= Ron Tree =

British singer (born 1963)

Ronald Tree (born 8 April 1963 in Leeds, England) is an English musician and songwriter, best known as frontman and bassist for the English space rock band Hawkwind from 1995 to 2002. He also played both these roles in the reunited Steve Took's Horns in 2002, taking the place of Steve Peregrin Took. He later became the vocalist/songwriter in the Hawklords, alongside Jerry Richards, Harvey Bainbridge, Dave Pearce and Tom Ashurst.

==History==
Prior to joining Hawkwind, Tree played with 2000DS, Plato's Jacuzzi, Captain Jesus and the Sunray Dream (who released two limited-edition "private press" LPs), and his own band, Bastard. He contributed vocals and bass to Bajina in 2000, with Dino Ferari (drums) and Judge Trev Thoms (lead guitar). Also with Ferari and Thoms, he recorded two new tracks for the Steve Took's Horns album, Blow It!!!, built around a session of three tracks recorded 29 November 1977 at Pathway Studios, London, by Took with Ferari and Thoms; that album was released on 10 August 2004. After these musical excursions he contributed vocals and bass for Thoms (lead guitar and vocals), Jim Hawkman (synthesizer), and John Morgan (drums) with the Mother Of All Bands (M.O.A.B.).

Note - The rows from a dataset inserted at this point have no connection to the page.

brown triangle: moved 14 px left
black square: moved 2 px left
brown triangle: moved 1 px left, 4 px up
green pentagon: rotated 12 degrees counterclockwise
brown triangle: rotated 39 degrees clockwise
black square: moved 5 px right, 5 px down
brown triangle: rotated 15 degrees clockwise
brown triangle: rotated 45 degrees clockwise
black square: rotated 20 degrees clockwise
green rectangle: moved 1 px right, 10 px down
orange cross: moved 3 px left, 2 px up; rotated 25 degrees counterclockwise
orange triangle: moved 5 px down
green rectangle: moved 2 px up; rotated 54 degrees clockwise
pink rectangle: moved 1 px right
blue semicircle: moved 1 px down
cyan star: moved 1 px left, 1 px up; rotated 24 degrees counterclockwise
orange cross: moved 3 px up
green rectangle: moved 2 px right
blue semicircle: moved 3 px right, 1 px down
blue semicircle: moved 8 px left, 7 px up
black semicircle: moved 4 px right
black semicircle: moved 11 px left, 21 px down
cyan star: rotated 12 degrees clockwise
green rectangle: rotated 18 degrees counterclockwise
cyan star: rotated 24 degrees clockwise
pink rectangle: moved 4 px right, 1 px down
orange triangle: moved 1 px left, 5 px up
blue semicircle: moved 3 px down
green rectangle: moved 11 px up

Since then, amongst other various musical projects, he has played with the Leeds-based band The Sewer Suckers, who supported bands such as My Older Ego in his home town. Hawklords have annually released an album, namely; We Are One (2012), Dream (2013), Censored (2014), Re:volution (2015), Fusion (2016) and Six (2017); although Tree did not appear on the latter.